After you change these two files, don't run sh make.sh as the CPU kernel uses pure PyTorch code. That should solve your issue.

lucasjinreal commented 1 year ago

@praeclarumjj3 hello, why not just make it support out-ofbox? by simply judge on if torch.cuda.is_avaiable()?

praeclarumjj3 commented 1 year ago

Thanks for your suggestion. I plan on doing that in a future commit.

praeclarumjj3 commented 1 year ago

Hi @jinfagang, I have made the changes in the most recent commit. It should work for you now.

lucasjinreal commented 1 year ago

@praeclarumjj3 hello, cpu got some error:

[11/16 12:55:08 detectron2]: ../../../images/COCO_val2014_000000001856.jpg: detected 1 instances in 15.87s
Traceback (most recent call last):
  File "/Ux/OneFormer/demo/demo.py", line 138, in <module>
    cv2.imshow(WINDOW_NAME, visualized_output.get_image()[:, :, ::-1])
AttributeError: 'dict' object has no attribute 'get_image'
lucasjinreal commented 1 year ago

btw, 15s generated an image on CPU is quite slow..

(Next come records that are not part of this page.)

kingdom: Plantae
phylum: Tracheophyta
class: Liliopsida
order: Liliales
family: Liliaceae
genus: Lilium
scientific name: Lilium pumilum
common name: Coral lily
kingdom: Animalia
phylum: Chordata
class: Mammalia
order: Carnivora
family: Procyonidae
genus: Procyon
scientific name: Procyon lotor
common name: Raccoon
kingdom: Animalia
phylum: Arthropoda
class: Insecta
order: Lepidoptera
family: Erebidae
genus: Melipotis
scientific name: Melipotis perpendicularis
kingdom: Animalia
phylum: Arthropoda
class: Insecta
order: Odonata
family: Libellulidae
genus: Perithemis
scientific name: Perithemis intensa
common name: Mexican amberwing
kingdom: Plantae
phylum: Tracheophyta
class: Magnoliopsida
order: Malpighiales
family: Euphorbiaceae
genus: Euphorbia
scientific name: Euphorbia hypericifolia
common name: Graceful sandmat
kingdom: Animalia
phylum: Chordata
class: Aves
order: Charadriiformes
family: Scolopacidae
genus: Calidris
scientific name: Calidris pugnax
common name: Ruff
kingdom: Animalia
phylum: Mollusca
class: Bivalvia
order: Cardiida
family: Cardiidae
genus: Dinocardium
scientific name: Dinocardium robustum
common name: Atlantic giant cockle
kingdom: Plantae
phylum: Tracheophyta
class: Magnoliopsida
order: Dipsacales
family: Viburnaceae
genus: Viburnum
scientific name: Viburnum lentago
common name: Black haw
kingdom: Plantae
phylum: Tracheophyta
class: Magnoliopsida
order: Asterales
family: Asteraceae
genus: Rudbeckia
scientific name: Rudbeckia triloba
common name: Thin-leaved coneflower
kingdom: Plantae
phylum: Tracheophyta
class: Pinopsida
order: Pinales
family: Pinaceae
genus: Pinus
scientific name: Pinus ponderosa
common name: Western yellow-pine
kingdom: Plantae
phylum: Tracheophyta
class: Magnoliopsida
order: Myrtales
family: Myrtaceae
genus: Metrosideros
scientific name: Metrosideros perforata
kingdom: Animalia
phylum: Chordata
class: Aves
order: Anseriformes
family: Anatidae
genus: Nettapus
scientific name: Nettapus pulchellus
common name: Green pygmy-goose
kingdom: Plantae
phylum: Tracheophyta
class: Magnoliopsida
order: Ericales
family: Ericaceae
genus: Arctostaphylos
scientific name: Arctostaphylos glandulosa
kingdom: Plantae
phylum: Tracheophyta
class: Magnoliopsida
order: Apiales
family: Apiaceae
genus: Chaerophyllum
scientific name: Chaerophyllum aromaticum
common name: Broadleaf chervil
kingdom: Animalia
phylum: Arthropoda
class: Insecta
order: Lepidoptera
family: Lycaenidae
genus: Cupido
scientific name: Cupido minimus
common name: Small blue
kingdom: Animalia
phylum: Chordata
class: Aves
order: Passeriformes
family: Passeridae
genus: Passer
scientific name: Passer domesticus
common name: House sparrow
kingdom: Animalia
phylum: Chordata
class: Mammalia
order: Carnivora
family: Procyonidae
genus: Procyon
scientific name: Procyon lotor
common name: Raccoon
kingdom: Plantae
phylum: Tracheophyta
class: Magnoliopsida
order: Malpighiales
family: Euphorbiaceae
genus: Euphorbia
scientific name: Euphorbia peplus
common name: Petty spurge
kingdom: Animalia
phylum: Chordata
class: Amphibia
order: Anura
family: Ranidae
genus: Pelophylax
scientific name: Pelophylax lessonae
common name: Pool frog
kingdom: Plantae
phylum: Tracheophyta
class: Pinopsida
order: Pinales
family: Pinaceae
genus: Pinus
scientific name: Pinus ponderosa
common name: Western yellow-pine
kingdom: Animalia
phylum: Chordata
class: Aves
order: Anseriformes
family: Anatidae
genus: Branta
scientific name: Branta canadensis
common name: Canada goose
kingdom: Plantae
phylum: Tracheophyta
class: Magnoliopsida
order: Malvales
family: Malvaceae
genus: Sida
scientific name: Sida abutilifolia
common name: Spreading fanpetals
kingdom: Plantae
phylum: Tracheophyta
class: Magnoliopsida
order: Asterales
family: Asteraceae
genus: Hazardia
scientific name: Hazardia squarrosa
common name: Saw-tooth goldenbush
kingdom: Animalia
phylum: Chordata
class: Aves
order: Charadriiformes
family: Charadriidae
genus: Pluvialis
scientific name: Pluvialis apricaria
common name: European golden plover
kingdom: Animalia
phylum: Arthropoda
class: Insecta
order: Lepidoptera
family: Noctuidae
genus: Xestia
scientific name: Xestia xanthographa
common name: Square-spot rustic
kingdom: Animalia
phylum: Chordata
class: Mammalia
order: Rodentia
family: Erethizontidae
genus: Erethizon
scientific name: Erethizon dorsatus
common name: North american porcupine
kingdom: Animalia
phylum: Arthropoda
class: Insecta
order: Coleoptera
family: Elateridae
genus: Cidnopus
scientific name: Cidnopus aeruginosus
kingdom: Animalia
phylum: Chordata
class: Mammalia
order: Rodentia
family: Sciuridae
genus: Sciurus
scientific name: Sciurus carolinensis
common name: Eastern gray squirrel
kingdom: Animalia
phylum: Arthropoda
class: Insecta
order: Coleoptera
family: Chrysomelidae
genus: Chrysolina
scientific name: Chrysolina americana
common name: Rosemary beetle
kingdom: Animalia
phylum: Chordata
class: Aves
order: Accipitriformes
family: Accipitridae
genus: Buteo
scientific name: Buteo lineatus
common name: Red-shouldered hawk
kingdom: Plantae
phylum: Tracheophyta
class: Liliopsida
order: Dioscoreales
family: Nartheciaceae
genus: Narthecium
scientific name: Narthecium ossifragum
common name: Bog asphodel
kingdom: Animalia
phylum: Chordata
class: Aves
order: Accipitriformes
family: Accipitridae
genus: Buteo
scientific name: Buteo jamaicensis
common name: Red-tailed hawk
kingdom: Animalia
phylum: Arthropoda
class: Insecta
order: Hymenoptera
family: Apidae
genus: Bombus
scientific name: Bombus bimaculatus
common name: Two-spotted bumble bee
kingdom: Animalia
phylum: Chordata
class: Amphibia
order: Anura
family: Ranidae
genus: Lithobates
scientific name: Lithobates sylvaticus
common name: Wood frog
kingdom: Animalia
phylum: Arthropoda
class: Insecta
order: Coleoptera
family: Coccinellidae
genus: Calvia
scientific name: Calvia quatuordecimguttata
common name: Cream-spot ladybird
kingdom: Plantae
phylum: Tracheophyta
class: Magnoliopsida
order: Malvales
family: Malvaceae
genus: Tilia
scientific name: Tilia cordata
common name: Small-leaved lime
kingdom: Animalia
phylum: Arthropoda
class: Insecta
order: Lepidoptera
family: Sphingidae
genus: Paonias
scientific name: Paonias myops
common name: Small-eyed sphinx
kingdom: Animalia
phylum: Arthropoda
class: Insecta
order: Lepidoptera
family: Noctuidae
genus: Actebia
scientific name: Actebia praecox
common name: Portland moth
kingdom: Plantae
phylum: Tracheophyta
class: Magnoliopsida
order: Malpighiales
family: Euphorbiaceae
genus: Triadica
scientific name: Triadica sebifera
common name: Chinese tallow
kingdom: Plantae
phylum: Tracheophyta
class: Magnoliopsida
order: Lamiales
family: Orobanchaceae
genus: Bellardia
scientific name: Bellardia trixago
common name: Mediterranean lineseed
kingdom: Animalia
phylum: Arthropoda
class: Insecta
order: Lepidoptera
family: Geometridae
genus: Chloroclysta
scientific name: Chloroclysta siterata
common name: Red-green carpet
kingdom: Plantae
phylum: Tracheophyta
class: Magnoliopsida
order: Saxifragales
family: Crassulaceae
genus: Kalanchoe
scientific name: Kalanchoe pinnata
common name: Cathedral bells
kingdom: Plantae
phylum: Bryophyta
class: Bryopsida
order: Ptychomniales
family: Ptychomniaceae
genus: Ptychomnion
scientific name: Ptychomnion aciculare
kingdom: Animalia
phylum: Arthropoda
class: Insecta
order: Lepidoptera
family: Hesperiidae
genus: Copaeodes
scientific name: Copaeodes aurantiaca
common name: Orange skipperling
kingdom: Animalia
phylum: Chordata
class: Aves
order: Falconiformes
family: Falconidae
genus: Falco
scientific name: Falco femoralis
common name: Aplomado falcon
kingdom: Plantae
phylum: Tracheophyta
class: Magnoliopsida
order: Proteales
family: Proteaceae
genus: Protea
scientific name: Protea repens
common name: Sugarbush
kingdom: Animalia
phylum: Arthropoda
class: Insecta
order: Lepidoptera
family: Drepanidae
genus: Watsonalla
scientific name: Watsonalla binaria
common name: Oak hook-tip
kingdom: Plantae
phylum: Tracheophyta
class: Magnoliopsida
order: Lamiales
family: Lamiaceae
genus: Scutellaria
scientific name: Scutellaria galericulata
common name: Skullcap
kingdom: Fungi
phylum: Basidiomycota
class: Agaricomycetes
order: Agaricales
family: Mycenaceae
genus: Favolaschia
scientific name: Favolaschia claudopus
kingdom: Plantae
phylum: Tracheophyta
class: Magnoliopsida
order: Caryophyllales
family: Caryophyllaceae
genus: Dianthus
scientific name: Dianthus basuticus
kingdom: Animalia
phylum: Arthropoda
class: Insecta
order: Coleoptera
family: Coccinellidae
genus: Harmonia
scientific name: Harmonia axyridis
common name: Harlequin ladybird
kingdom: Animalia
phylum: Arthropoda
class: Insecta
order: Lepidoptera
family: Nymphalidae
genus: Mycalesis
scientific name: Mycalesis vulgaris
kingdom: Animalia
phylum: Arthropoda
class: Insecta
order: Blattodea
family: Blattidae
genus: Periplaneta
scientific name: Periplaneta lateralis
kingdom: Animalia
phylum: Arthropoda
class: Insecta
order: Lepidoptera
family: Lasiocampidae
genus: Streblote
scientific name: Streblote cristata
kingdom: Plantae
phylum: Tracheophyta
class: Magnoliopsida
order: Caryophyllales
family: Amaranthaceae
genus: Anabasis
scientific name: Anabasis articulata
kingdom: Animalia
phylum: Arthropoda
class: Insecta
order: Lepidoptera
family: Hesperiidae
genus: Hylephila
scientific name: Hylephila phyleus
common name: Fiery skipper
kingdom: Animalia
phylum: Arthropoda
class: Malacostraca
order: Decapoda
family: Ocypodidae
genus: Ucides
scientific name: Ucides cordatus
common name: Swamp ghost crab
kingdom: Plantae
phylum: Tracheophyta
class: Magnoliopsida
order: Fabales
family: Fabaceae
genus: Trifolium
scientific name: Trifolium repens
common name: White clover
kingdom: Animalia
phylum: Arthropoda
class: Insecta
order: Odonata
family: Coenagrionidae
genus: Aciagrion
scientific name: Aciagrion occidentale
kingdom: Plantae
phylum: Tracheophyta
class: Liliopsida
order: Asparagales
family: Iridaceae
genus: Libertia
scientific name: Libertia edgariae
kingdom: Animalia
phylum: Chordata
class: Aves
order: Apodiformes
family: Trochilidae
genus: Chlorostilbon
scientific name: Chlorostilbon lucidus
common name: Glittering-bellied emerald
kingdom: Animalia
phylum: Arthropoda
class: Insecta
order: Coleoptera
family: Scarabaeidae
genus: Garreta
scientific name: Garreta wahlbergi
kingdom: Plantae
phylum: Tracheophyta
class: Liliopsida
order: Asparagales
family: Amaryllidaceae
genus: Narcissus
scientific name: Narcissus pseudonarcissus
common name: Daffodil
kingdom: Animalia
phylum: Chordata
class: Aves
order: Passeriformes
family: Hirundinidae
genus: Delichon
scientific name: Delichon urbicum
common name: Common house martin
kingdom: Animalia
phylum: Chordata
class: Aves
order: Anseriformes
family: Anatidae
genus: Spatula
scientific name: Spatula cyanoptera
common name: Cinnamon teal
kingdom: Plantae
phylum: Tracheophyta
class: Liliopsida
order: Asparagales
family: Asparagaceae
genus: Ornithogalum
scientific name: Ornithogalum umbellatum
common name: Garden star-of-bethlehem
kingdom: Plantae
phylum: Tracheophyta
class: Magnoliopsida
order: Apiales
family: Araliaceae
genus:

praeclarumjj3 commented 1 year ago

Can you try saving the output instead by specifying the --output path?

praeclarumjj3 commented 1 year ago

btw, 15s generated an image on CPU is quite slow..

You are free to optimize the method. 15s seems fair to me, considering it's a large model, and I assume you must be running for the panoptic task. If yes, that gives you all three predictions, so it's 5 seconds per output.

praeclarumjj3 commented 1 year ago

Feel free to re-open if you face any issues.

hamedsteiner commented 1 year ago

Hi @praeclarumjj3 , about the changes to ms_deform_attn file to run on the CPU, can you share the links? They are not available.